Non esiste, secondo la normativa vigente, un limite di età entro cui un candidato possa svolgere uno stage in azienda. Tuttavia, fanno testo i termini di decorrenza del percorso di studi del tirocinante:

1. Nel caso in cui si tratti di un tirocinio formativo curriculare, lo stagista deve essere regolarmente iscritto a un percorso di studi.
2. Se si tratta di un tirocinio extracurriculare, in linea generale e salvo casi specifici, sarà necessaria una DID convalidata o un documento valido rilasciato dal Centro per l’Impiego che attesti la disoccupazione del tirocinante.


Come si attiva uno stage in azienda?

Per poter attivare un tirocinio in azienda è indispensabile l’interazione fra 3 soggetti:
1. lo stagista, o tirocinante
2. Il soggetto ospitante, vale a dire l’azienda
3. L’ente promotore (terza parte che ha il compito di supervisionare il processo e garantirne il buon funzionamento; si occupa anche della gestione burocratica e amministrativa dell’attivazione)

L’azienda e l’ente promotore sono tenuti entrambi a nominare un tutor. Il tutor indicato dall’ente promotore supervisiona il corretto svolgimento dello stage in azienda, mentre il tutor aziendale ricopre una vera e propria funzione formativa, affiancando lo stagista nel suo percorso di apprendimento.

Lo stage in azienda è disciplinato da un contratto di stage sottoscritto da tutte le tre parti e formulato in accordo con le specificità normative regionali. Una volta che il contratto è stato redatto e firmato, l’azienda ospitante deve comunicare alla Regione l’attivazione del tirocinio mediante una comunicazione obbligatoria telematica sui portali regionali.

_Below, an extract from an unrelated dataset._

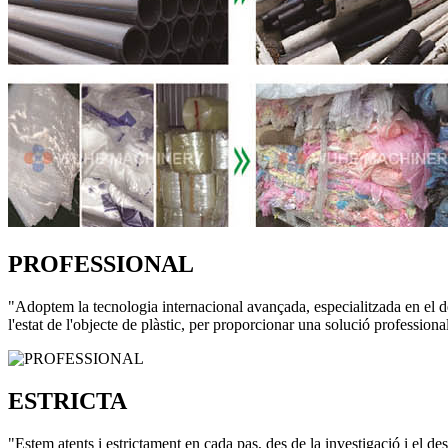
PROFESSIONAL
"Adoptem la tecnologia internacional avançada, especialitzada en el de
l'estat de l'objecte de plàstic, per proporcionar una solució professional
ESTRICTA
"Estem atents i estrictament en cada pas, des de la investigació i el d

Com’è formulato il “contratto” di stage?

Lo stage in azienda non costituisce rapporto di lavoro, ma è un percorso formativo con cui l’azienda ospitante offre a uno stagista l’opportunità di conoscere attivamente una professione e inserirsi nel mondo del lavoro.

Il contratto di stage è un documento formulato in due parti:

  • convenzione: stipulata dall’azienda ospitante con un ente promotore, contiene i dati legali relativi ai due soggetti e gli aspetti normativi che regolano il contratto di stage.
  • progetto formativo individuale: contiene i dettagli relativi al percorso formativo dello stagista, ovvero i nominativi dei tre soggetti coinvolti (tirocinante, azienda, ente promotore), i nominativi dei tutor designati, data di inizio, durata, rimborso previsto, attività, sede e orari di svolgimento, obiettivi, ecc.).


Quanti stagisti può ospitare un’azienda?

  • aziende con un numero di dipendenti da 1 a 5: solo 1 stagista
  • aziende con dipendenti tra 6 e 19: fino a 2 stagisti
  • aziende con più di 20 dipendenti: fino a un numero di stagisti non superiore al 10% dei dipendenti stessi


Qual è il compenso minimo per uno stagista?

Per i tirocini curriculari, non è previsto un rimborso spese obbligatorio.

Nel caso dei tirocini extracurriculari, invece, al tirocinante deve essere necessariamente riconosciuta un’indennità di partecipazione pari a 450 euro al mese.